I scoffed—I couldn’t help it. “With what money, Alex?”

He looked hurt, and I felt like a jerk. “I’m sorry,” I said, reaching out for his hand one more time. “I’m being an asshole. But I just—I think it’s better for both of us if we’re honest about what’s going to happen now, you know?”

Alex’s eyes narrowed at that. “And what’s going to happen, exactly?”

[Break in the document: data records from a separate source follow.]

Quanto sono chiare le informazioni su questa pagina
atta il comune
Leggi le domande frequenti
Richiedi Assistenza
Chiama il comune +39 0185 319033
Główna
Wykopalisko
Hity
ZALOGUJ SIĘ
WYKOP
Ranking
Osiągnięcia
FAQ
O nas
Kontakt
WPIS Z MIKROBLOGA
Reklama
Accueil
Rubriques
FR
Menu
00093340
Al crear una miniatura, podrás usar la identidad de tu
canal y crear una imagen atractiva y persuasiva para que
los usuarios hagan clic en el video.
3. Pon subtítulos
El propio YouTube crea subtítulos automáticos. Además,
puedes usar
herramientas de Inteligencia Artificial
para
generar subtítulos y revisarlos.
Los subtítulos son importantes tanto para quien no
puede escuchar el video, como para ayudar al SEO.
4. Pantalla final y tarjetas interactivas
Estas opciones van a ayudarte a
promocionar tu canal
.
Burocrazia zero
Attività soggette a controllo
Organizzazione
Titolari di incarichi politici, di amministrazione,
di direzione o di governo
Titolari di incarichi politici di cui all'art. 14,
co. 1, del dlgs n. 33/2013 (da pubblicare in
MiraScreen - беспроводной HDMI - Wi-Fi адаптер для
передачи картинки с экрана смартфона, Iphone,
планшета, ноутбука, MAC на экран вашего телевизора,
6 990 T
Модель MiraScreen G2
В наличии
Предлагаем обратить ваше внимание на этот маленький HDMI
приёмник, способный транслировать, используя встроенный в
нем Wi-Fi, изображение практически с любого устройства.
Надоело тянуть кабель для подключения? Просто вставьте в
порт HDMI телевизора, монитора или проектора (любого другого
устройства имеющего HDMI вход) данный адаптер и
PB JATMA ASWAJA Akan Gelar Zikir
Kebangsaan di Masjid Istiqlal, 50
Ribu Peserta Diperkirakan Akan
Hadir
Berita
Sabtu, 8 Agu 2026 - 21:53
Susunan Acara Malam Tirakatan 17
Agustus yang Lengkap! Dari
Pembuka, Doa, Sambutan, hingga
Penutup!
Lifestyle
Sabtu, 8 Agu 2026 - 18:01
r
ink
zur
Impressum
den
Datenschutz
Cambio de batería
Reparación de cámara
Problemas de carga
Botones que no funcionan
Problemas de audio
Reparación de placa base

I took a deep breath. This was the conversation I’d been dreading since yesterday—that I’d been dreading all summer—but I knew we had to have it, and we were running out of time. “I’m not an idiot,” I said. “I know that once you’re on tour, you’re going to meet girls, and have experiences, and—”

Alex barked a laugh at that, cutting me off. “Experiences?” he asked. “What kind of experiences, exactly? You sound like somebody’s mom.”

“It’s not funny!” I snapped. I wanted to lash out in every conceivable direction; I wanted him to see what a joke this all was. “Do you realize that until this summer I’d only ever been out of the state of Georgia one time? I’m a hick, Alex. I’m going to go home and live with my drunk mom and wait tables for the foreseeable future, and you’re going on tour with Tulsa fucking MacCreadie.”

“So what, Dana?” He shook his head. “Who cares?”

“I care, Alex! We’re about to have completely different lives, and yours is going to involve girls throwing themselves at you every second, and mine is going to involve scraping leftover burrito off people’s plates.”

“You chose that,” Alex reminded me. “You could have gone on tour, too. So you don’t get to act like this is my fault now, okay? You don’t get to act like I’m the one leaving you, or like you’re going to break up with me for my own good.” His eyes widened. “Is that what you’re doing?” he asked suddenly, and he sounded so afraid for a second, like the possibility had only just occurred to him. “Are you breaking up with me?”

I opened my mouth, closed it again; it felt like there were razor blades in my lungs. “I—yeah, Alex,” I heard myself say. “I think maybe I am.”